(Dataset entries)

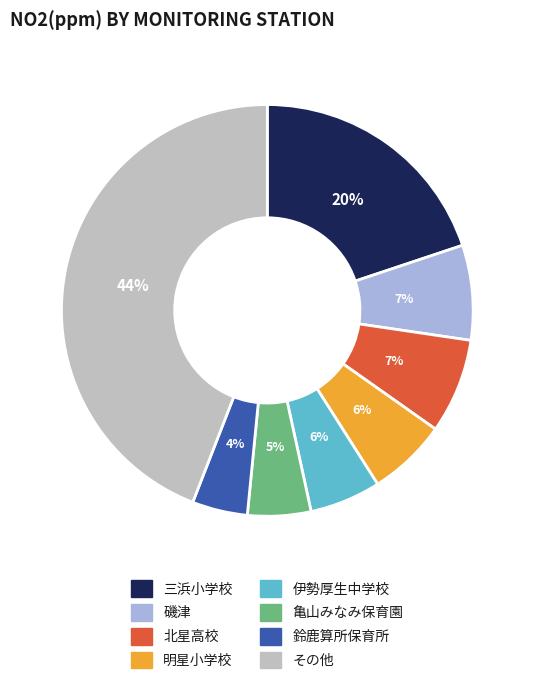

Count the number of slices in the pie.

8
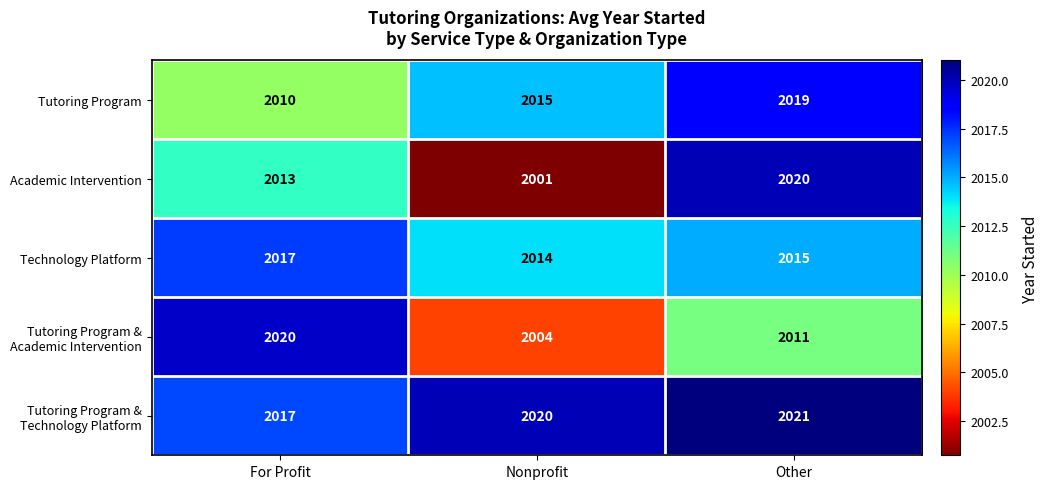

At which label does Technology Platform first exceed 2015?

For Profit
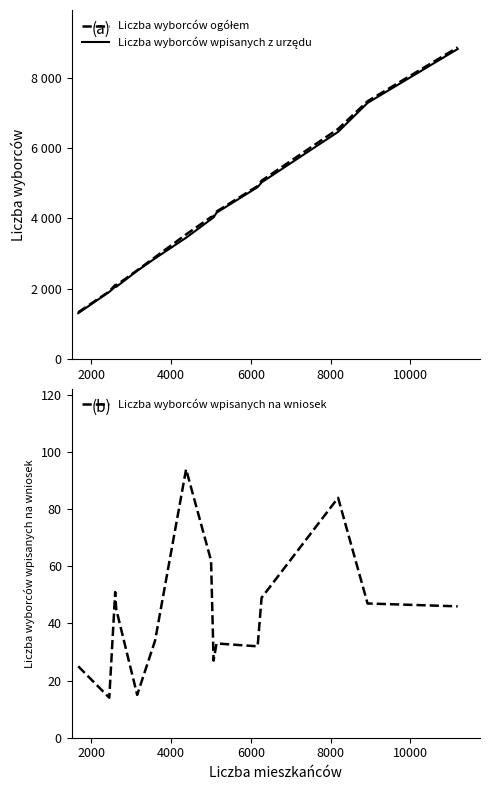

What is the highest value of the Liczba wyborców wpisanych na wniosek series?

94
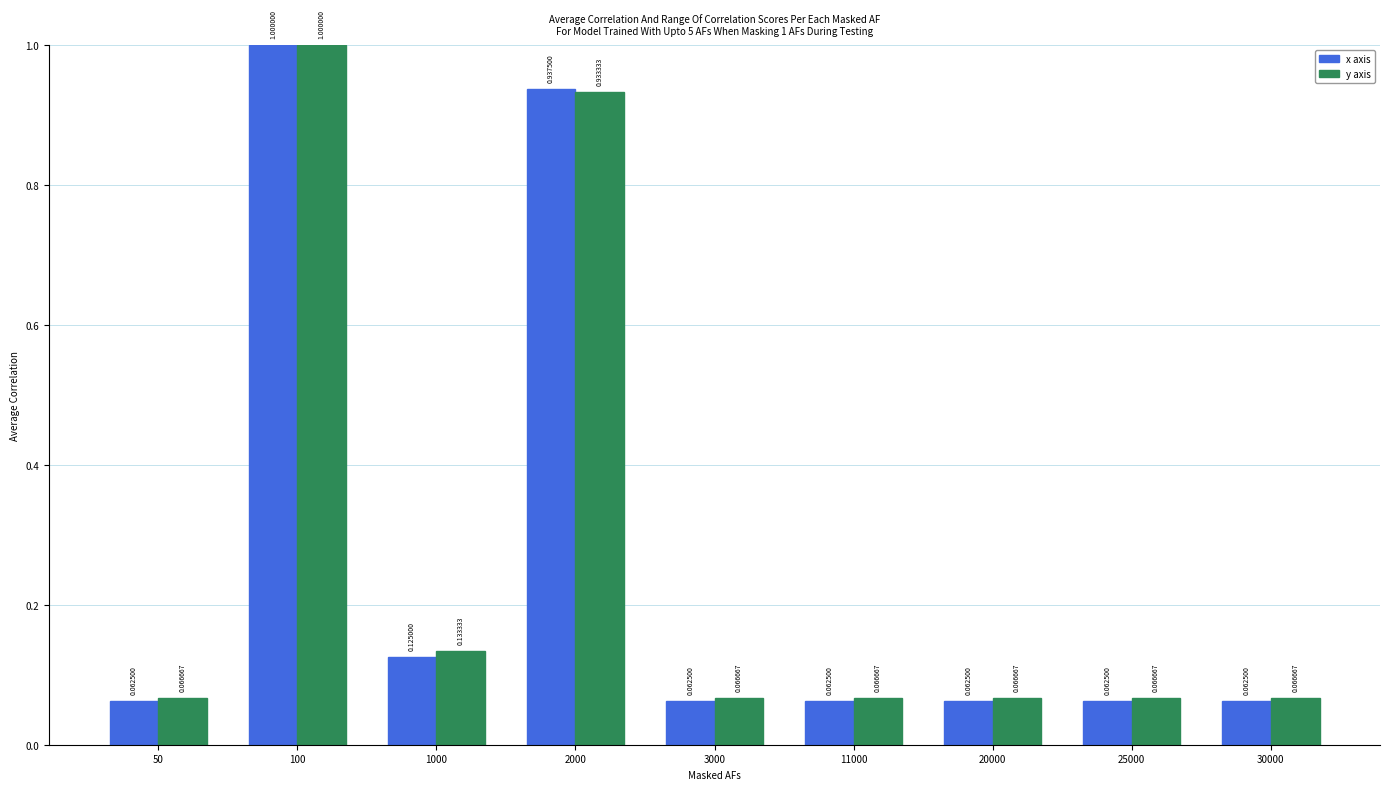

What are all the series names shown in the legend?

x axis, y axis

▶ WHAT TO WORK ON: Recast these lines as a JSON list of strings with one string per line, dropping blank lines and leaving out the pictures.

▶ RESPONSE TO THIS TASK:
[
  "Count the number of slices in the pie.",
  "8",
  "At which label does Technology Platform first exceed 2015?",
  "For Profit",
  "What is the highest value of the Liczba wyborców wpisanych na wniosek series?",
  "94",
  "What are all the series names shown in the legend?",
  "x axis, y axis"
]